▶ [ENTRIES SHOWN]:

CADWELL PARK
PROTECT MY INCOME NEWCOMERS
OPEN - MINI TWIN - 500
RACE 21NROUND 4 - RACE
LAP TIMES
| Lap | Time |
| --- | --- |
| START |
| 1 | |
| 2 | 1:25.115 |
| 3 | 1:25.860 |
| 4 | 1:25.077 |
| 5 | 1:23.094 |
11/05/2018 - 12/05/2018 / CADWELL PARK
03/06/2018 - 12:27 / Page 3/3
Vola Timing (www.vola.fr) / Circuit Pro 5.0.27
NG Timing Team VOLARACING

--

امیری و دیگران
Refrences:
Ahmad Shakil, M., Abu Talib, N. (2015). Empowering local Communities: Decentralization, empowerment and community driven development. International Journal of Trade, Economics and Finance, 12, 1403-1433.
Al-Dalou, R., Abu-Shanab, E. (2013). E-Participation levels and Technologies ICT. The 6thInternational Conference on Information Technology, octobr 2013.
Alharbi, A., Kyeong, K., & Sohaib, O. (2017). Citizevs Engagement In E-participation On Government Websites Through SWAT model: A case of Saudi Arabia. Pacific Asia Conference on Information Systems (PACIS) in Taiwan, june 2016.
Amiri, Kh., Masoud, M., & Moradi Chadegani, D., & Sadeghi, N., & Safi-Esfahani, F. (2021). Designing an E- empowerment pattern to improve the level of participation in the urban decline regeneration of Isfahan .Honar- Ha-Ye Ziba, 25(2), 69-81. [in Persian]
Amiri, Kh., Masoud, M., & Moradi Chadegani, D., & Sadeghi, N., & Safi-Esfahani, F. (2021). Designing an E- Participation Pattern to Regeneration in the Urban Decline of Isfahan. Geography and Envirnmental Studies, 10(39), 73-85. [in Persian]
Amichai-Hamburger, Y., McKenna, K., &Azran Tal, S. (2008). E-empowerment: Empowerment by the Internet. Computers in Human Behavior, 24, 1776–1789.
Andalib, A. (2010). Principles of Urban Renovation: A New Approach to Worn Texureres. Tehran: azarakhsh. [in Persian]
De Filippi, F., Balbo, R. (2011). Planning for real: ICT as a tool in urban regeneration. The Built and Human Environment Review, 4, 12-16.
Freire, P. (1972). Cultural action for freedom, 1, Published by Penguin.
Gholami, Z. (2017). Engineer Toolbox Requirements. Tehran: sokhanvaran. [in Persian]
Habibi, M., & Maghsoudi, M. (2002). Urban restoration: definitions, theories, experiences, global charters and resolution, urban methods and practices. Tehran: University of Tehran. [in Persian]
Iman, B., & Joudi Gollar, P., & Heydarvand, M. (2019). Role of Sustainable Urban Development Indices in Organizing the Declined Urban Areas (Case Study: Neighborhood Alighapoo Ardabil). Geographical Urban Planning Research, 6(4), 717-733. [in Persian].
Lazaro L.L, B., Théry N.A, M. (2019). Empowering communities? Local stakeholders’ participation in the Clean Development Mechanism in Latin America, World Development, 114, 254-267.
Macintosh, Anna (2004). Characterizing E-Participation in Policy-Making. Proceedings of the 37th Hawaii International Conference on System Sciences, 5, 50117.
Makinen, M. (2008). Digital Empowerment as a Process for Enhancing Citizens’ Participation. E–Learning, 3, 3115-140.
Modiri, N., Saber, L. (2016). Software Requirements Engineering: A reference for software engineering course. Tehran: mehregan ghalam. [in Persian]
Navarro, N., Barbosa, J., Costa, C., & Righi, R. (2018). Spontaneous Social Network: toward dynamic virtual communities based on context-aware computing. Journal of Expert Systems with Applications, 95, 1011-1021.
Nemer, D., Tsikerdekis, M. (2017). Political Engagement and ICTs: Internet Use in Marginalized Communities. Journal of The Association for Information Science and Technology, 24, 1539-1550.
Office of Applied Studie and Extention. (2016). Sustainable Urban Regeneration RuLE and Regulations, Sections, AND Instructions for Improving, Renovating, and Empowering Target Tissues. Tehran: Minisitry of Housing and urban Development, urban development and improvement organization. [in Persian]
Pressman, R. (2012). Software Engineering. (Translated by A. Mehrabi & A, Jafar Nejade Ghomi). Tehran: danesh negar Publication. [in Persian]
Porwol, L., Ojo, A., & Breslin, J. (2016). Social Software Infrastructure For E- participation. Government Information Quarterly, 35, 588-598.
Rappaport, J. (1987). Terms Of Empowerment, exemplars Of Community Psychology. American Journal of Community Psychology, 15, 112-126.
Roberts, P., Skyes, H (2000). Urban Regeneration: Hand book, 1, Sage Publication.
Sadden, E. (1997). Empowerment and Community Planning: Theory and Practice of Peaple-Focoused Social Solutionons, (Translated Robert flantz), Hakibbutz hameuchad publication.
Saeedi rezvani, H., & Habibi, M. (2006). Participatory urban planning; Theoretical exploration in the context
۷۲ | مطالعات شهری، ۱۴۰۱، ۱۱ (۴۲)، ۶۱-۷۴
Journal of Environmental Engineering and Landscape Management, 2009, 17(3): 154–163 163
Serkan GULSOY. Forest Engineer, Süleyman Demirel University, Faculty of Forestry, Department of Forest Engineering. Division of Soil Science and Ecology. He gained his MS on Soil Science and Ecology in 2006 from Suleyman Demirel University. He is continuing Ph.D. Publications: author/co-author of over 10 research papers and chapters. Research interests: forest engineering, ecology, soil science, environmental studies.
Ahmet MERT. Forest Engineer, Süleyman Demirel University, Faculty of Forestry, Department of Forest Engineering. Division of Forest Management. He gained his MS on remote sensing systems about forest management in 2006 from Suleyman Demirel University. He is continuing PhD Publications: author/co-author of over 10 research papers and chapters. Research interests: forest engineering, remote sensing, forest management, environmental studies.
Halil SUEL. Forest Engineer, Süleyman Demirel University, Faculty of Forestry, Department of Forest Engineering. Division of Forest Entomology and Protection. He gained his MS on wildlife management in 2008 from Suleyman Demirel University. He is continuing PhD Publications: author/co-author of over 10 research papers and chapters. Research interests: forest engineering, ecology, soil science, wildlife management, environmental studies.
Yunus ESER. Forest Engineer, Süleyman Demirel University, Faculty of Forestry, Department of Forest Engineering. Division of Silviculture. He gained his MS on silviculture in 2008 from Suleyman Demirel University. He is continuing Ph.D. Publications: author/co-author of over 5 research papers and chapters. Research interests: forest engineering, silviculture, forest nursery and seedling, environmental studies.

* * *

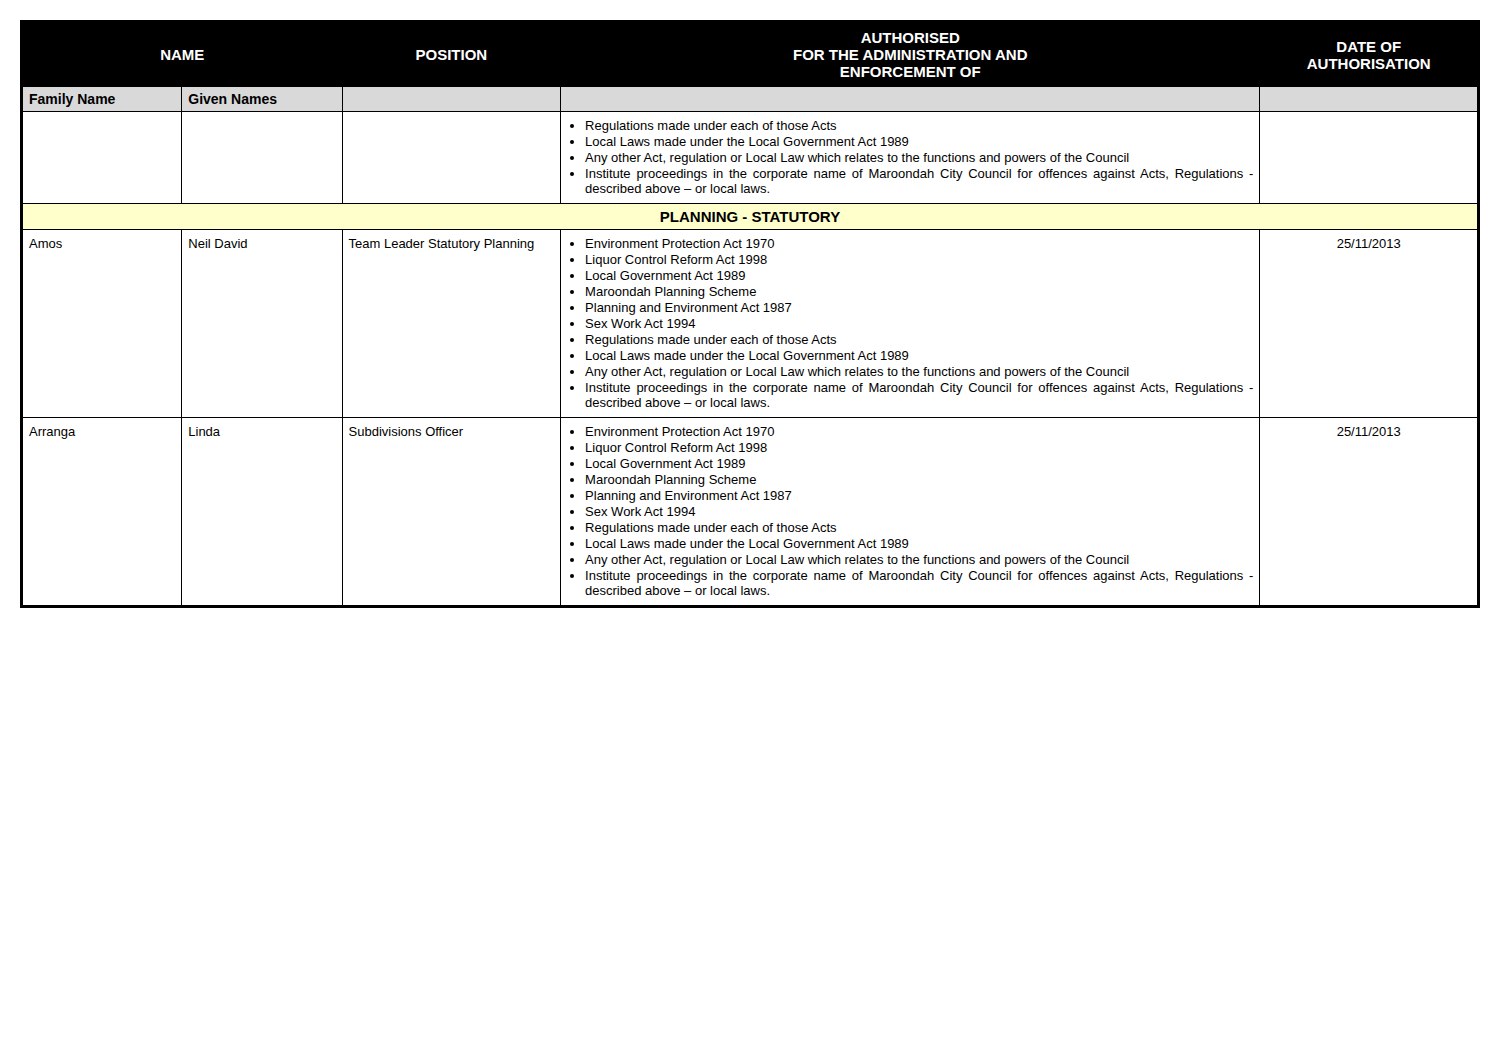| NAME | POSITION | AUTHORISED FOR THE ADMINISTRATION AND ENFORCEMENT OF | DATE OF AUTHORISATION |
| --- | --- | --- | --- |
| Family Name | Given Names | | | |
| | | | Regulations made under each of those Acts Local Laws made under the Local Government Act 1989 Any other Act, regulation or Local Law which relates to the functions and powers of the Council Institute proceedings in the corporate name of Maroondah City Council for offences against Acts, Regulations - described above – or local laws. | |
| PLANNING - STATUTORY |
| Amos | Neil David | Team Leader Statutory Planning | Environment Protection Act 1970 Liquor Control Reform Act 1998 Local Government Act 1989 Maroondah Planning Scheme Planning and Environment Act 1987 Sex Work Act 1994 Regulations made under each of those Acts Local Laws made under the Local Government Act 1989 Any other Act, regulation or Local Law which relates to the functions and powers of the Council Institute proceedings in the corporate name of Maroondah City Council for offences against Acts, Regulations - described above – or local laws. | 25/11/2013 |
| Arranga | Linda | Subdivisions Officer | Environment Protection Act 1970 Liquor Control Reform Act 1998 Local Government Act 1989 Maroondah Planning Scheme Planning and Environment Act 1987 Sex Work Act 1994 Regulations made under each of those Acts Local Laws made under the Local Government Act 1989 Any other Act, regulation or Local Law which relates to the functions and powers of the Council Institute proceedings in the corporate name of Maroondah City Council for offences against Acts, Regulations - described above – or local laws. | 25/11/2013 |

▶ [WHAT YOU NEED TO DO]: What lines in the material mention "Information"? Copy every one of them.

▶ [RESULT]:
Al-Dalou, R., Abu-Shanab, E. (2013). E-Participation levels and Technologies ICT. The 6thInternational Conference on Information Technology, octobr 2013.
Alharbi, A., Kyeong, K., & Sohaib, O. (2017). Citizevs Engagement In E-participation On Government Websites Through SWAT model: A case of Saudi Arabia. Pacific Asia Conference on Information Systems (PACIS) in Taiwan, june 2016.
Nemer, D., Tsikerdekis, M. (2017). Political Engagement and ICTs: Internet Use in Marginalized Communities. Journal of The Association for Information Science and Technology, 24, 1539-1550.
Porwol, L., Ojo, A., & Breslin, J. (2016). Social Software Infrastructure For E- participation. Government Information Quarterly, 35, 588-598.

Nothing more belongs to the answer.